WHAT YOU NEED TO DO
All lines of the material that contain "with" must be copied out.

PROVIDED DATA

******************************

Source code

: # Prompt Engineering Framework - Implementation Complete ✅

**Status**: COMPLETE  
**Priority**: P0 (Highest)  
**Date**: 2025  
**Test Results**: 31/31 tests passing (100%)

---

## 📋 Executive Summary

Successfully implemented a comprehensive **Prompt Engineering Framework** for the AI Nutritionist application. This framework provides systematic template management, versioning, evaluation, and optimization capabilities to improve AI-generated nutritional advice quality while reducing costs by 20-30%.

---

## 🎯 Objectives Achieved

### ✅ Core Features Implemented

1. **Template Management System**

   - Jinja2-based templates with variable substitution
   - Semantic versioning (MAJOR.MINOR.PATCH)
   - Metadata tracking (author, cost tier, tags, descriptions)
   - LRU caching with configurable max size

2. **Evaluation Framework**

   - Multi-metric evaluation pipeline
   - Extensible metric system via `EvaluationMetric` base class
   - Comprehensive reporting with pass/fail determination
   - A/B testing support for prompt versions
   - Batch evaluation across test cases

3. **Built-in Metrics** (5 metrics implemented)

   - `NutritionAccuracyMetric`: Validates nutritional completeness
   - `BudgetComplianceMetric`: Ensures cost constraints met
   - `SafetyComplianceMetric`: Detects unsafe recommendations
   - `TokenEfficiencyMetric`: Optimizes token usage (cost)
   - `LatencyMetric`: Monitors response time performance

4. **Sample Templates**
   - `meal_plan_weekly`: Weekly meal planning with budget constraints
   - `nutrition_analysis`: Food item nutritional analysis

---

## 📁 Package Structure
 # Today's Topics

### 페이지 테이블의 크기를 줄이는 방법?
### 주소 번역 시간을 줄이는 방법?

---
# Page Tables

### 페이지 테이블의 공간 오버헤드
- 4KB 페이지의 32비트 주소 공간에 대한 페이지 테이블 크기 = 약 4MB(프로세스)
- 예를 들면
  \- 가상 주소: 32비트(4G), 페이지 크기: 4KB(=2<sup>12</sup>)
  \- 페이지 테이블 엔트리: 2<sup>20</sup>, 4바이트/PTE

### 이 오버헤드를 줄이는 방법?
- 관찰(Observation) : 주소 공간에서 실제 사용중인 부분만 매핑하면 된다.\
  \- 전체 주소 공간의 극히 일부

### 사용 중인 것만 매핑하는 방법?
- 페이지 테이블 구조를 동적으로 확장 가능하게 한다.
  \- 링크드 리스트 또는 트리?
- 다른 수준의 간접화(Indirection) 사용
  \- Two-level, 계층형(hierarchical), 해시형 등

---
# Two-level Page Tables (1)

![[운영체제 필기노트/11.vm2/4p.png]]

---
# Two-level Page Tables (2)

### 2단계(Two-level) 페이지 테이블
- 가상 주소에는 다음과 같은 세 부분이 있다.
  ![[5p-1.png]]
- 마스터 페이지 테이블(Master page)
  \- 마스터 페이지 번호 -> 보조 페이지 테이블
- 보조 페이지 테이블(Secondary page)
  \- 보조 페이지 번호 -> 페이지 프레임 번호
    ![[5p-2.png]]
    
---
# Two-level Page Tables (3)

******************************

OUTPUT BELOW
   - Jinja2-based templates with variable substitution
   - LRU caching with configurable max size
   - Comprehensive reporting with pass/fail determination
   - `meal_plan_weekly`: Weekly meal planning with budget constraints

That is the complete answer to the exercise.